Below is a listing; repeat exactly the lines from the one containing "2: (22, 41)" to the one containing "20: (188, 182)", both included.

◇ ◇ ◇ ◇ ◇ ◇ ◇

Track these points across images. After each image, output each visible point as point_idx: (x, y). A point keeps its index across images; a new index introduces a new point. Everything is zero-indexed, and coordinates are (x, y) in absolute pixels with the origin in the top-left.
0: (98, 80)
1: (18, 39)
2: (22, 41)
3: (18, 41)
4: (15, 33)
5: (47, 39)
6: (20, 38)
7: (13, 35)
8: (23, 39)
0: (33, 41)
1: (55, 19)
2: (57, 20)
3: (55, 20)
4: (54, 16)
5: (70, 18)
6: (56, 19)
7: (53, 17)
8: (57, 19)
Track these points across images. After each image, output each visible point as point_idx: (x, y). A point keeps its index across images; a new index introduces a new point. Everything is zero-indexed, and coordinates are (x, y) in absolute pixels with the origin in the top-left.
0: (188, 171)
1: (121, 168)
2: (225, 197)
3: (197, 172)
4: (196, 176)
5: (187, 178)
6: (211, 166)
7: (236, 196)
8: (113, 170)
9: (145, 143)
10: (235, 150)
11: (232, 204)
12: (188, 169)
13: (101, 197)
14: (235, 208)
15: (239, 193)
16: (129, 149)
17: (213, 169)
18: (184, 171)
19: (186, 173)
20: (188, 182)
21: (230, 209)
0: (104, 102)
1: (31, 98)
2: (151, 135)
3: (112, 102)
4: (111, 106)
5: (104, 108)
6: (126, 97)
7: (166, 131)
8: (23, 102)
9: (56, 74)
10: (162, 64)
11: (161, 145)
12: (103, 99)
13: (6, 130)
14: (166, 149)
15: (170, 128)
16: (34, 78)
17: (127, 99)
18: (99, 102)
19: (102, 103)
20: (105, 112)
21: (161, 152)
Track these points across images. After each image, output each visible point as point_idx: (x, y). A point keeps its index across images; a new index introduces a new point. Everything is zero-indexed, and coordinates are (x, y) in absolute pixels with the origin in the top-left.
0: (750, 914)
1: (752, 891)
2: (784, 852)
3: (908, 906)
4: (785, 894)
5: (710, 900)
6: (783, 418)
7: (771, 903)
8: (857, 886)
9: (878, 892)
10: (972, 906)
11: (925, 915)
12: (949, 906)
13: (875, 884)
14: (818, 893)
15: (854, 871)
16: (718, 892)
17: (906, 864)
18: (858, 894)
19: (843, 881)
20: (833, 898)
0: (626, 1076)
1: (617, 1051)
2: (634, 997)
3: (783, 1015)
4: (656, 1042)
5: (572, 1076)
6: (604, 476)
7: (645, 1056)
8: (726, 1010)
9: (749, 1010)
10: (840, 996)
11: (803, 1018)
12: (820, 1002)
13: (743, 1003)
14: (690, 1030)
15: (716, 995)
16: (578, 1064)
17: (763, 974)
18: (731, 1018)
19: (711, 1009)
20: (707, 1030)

◇ ◇ ◇ ◇ ◇ ◇ ◇

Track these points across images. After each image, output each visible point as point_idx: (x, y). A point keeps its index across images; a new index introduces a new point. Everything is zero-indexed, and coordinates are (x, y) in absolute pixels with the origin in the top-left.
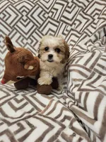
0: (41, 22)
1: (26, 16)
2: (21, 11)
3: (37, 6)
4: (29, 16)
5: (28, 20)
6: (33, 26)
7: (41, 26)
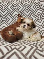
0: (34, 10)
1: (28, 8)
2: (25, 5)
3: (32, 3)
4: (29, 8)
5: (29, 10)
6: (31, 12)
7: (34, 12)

◇ ◇ ◇ ◇ ◇ ◇ ◇

— Exercise response —
2: (22, 41)
3: (18, 41)
4: (15, 33)
5: (47, 39)
6: (20, 38)
7: (13, 35)
8: (23, 39)
0: (33, 41)
1: (55, 19)
2: (57, 20)
3: (55, 20)
4: (54, 16)
5: (70, 18)
6: (56, 19)
7: (53, 17)
8: (57, 19)
Track these points across images. After each image, output each visible point as point_idx: (x, y). A point keeps its index across images; a new index introduces a new point. Everything is zero-indexed, and coordinates are (x, y) in absolute pixels with the origin in the top-left.
0: (188, 171)
1: (121, 168)
2: (225, 197)
3: (197, 172)
4: (196, 176)
5: (187, 178)
6: (211, 166)
7: (236, 196)
8: (113, 170)
9: (145, 143)
10: (235, 150)
11: (232, 204)
12: (188, 169)
13: (101, 197)
14: (235, 208)
15: (239, 193)
16: (129, 149)
17: (213, 169)
18: (184, 171)
19: (186, 173)
20: (188, 182)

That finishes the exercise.